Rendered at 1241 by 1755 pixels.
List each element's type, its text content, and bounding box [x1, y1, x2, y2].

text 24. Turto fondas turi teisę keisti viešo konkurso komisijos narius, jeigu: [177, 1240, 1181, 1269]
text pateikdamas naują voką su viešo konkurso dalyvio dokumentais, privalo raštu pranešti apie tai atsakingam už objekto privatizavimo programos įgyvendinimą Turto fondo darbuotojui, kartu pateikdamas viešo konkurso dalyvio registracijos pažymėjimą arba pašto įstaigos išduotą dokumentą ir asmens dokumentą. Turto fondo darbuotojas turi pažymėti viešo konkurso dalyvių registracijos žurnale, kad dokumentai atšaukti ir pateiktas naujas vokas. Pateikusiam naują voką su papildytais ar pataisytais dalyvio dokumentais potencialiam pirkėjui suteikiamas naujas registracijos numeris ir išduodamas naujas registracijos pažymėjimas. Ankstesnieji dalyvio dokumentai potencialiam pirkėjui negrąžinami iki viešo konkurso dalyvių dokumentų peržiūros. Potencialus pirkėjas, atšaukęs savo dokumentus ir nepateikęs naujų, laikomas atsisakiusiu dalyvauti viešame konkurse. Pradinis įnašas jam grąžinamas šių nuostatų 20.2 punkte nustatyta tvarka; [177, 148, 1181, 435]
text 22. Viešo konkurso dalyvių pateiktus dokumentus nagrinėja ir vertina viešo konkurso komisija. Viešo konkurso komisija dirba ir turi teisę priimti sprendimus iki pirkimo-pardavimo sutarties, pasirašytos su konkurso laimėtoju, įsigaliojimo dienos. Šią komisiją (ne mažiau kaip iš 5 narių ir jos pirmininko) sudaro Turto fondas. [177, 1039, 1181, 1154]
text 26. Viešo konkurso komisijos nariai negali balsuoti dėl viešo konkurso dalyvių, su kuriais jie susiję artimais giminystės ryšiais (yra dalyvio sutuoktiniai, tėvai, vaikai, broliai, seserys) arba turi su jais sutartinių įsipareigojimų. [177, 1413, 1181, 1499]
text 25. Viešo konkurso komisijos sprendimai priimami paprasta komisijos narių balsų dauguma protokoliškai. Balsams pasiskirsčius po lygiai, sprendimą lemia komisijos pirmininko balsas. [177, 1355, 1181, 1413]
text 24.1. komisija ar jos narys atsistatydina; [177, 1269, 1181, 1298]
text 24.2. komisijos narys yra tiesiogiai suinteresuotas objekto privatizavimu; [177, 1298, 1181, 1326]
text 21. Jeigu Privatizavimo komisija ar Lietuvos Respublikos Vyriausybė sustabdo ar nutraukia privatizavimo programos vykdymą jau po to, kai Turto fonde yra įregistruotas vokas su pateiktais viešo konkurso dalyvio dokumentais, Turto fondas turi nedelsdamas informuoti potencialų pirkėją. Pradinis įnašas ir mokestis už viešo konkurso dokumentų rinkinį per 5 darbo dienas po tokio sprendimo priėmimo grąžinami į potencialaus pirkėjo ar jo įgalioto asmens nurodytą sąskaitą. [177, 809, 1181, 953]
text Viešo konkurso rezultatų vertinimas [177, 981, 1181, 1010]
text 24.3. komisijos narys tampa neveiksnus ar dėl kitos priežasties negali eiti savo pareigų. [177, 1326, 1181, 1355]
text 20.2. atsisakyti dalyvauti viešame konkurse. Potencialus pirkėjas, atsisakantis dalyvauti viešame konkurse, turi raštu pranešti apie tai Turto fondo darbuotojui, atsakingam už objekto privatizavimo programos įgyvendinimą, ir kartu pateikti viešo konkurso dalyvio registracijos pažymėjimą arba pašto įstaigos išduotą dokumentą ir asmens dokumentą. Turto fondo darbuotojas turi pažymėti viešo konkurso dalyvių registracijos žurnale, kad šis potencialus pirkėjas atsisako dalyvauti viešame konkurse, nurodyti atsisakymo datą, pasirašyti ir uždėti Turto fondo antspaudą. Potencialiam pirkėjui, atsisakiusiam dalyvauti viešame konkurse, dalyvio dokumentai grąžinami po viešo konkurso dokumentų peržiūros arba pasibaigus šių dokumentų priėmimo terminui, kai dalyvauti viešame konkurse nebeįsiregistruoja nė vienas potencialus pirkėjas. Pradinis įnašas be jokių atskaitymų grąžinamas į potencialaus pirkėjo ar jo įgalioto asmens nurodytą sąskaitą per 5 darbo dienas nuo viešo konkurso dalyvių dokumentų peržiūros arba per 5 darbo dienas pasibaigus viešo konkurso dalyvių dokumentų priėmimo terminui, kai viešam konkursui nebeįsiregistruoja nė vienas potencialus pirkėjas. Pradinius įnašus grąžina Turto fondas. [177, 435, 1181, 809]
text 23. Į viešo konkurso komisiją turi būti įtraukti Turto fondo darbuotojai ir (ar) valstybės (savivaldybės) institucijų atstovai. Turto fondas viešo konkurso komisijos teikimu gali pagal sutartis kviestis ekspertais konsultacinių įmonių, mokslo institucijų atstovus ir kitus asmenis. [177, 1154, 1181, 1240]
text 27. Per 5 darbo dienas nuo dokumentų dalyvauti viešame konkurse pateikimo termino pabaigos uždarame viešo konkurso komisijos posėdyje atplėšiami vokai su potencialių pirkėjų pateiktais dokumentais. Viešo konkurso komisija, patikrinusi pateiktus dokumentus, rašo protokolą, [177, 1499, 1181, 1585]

_ _ _ _ _ _ _

→ TASK: Copy the lines from the start through the line containing "List each element's", with no changes.

→ RESULT OF THIS TASK:
Rendered at 1241 by 1755 pixels.
List each element's type, its text content, and bounding box [x1, y1, x2, y2].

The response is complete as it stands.